──────── Record extracts ────────
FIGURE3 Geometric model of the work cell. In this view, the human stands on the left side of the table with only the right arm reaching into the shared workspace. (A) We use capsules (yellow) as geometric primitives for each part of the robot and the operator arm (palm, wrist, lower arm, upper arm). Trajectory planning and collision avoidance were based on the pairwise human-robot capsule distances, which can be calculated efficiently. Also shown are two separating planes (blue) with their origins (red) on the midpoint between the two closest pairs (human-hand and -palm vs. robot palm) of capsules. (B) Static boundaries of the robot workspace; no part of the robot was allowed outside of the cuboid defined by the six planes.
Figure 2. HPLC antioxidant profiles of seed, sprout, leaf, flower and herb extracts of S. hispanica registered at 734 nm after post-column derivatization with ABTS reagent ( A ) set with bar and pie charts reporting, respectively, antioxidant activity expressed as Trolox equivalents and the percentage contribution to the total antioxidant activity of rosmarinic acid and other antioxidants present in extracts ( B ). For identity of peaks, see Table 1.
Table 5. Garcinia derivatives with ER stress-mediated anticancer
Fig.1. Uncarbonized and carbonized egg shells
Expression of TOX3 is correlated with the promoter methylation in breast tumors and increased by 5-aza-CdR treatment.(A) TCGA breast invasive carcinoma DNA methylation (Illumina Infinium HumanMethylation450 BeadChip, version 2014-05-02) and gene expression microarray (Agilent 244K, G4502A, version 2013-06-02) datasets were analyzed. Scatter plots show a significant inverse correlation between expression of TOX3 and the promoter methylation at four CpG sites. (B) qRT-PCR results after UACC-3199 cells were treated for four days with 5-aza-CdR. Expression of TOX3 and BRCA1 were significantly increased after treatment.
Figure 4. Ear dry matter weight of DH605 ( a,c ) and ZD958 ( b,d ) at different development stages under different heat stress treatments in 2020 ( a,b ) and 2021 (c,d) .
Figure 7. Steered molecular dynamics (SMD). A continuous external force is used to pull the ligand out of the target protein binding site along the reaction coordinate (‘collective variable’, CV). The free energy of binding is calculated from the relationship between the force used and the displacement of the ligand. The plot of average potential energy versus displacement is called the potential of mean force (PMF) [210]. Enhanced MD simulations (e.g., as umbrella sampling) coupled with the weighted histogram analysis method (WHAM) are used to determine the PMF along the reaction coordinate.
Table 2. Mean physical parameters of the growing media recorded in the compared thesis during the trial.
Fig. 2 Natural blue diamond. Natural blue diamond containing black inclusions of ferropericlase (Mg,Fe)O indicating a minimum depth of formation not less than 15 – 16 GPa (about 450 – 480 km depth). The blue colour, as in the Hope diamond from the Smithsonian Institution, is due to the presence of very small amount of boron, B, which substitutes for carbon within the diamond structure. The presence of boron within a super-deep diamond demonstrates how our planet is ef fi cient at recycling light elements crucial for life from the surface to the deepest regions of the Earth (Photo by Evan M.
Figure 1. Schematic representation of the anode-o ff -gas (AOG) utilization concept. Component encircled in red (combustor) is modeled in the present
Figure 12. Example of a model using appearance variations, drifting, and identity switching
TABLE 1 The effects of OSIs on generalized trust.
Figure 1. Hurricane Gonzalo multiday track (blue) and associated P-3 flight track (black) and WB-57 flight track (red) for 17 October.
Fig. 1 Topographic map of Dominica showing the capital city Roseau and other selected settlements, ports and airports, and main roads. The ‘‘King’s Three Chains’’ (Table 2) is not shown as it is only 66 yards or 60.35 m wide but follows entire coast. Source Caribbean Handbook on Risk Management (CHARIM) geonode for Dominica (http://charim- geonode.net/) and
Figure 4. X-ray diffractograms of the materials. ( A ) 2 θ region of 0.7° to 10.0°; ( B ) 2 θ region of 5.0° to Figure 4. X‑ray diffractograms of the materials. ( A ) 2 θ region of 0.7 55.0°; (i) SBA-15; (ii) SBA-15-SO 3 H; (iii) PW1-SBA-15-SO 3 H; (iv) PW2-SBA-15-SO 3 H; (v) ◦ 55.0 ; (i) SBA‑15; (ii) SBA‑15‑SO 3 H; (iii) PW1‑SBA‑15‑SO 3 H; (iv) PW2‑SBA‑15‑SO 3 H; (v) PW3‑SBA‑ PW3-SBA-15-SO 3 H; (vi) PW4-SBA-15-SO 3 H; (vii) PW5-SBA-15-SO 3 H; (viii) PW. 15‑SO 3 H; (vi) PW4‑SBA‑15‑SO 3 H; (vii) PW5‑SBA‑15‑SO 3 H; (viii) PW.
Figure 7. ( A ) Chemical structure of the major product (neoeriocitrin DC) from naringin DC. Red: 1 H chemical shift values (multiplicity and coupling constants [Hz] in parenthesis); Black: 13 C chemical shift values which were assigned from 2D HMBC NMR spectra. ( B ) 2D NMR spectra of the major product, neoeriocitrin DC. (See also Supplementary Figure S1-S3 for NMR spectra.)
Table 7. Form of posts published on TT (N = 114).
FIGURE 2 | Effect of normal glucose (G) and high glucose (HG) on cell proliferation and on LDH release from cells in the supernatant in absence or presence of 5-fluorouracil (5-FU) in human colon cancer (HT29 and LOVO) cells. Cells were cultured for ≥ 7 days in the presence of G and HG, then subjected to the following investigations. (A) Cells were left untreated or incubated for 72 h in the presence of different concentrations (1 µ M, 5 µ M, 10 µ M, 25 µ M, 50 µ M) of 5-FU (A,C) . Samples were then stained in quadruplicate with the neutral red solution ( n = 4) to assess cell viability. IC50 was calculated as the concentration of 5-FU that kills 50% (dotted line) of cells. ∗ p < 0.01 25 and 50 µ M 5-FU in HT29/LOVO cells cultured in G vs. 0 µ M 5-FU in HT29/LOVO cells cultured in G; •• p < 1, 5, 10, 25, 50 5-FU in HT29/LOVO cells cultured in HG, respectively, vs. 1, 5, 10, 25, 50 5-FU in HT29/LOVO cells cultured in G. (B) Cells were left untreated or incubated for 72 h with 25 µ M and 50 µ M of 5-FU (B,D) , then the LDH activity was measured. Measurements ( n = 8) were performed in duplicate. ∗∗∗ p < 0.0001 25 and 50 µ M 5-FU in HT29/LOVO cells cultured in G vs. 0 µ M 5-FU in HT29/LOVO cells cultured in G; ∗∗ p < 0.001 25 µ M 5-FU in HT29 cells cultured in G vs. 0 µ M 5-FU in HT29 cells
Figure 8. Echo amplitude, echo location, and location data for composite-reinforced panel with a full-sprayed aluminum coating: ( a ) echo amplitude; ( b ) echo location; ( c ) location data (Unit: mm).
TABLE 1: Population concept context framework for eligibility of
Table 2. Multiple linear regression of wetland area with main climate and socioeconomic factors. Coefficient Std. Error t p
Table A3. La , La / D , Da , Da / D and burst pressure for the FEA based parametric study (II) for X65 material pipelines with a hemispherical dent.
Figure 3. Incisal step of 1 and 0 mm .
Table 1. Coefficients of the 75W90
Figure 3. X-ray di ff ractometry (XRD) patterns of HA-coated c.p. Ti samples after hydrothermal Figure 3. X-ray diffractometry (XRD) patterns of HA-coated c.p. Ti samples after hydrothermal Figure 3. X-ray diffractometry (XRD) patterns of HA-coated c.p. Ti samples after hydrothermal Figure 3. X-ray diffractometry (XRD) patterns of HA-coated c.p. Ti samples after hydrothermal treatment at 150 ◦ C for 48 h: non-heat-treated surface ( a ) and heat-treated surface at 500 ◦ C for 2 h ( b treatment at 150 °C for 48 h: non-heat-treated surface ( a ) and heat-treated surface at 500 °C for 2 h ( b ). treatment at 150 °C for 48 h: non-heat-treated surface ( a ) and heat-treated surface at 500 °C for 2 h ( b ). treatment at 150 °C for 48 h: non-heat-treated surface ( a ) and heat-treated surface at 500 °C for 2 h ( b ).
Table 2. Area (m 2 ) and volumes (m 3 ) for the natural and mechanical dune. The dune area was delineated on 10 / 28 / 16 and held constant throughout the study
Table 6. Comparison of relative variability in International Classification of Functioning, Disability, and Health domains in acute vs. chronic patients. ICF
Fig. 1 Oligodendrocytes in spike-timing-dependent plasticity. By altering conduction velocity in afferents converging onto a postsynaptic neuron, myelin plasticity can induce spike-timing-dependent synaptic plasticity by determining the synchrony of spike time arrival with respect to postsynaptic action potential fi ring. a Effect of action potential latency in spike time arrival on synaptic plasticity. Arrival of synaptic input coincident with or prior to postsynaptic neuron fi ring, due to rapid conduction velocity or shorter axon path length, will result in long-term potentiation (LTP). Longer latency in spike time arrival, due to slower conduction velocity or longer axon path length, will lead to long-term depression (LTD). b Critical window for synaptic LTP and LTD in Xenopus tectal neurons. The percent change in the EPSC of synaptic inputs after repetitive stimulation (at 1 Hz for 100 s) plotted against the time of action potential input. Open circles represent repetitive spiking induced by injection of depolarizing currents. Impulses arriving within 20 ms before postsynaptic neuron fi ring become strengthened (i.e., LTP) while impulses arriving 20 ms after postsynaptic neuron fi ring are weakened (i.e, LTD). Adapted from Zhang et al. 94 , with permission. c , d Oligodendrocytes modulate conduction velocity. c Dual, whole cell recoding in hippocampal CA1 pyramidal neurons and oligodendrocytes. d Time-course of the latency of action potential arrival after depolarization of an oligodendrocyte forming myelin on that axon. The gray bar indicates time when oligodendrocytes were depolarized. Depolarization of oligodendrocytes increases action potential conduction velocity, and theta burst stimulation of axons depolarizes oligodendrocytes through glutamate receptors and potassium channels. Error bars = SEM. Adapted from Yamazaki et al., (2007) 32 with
────────
- _Task brief_:
Using the records above, set down exactly the lines from the one with "Figure 2. HPLC" through the one with "Fig.1. Uncarbonized and carbonized egg shells", inclusive, and nothing more.

- _Solution to this problem_:
Figure 2. HPLC antioxidant profiles of seed, sprout, leaf, flower and herb extracts of S. hispanica registered at 734 nm after post-column derivatization with ABTS reagent ( A ) set with bar and pie charts reporting, respectively, antioxidant activity expressed as Trolox equivalents and the percentage contribution to the total antioxidant activity of rosmarinic acid and other antioxidants present in extracts ( B ). For identity of peaks, see Table 1.
Table 5. Garcinia derivatives with ER stress-mediated anticancer
Fig.1. Uncarbonized and carbonized egg shells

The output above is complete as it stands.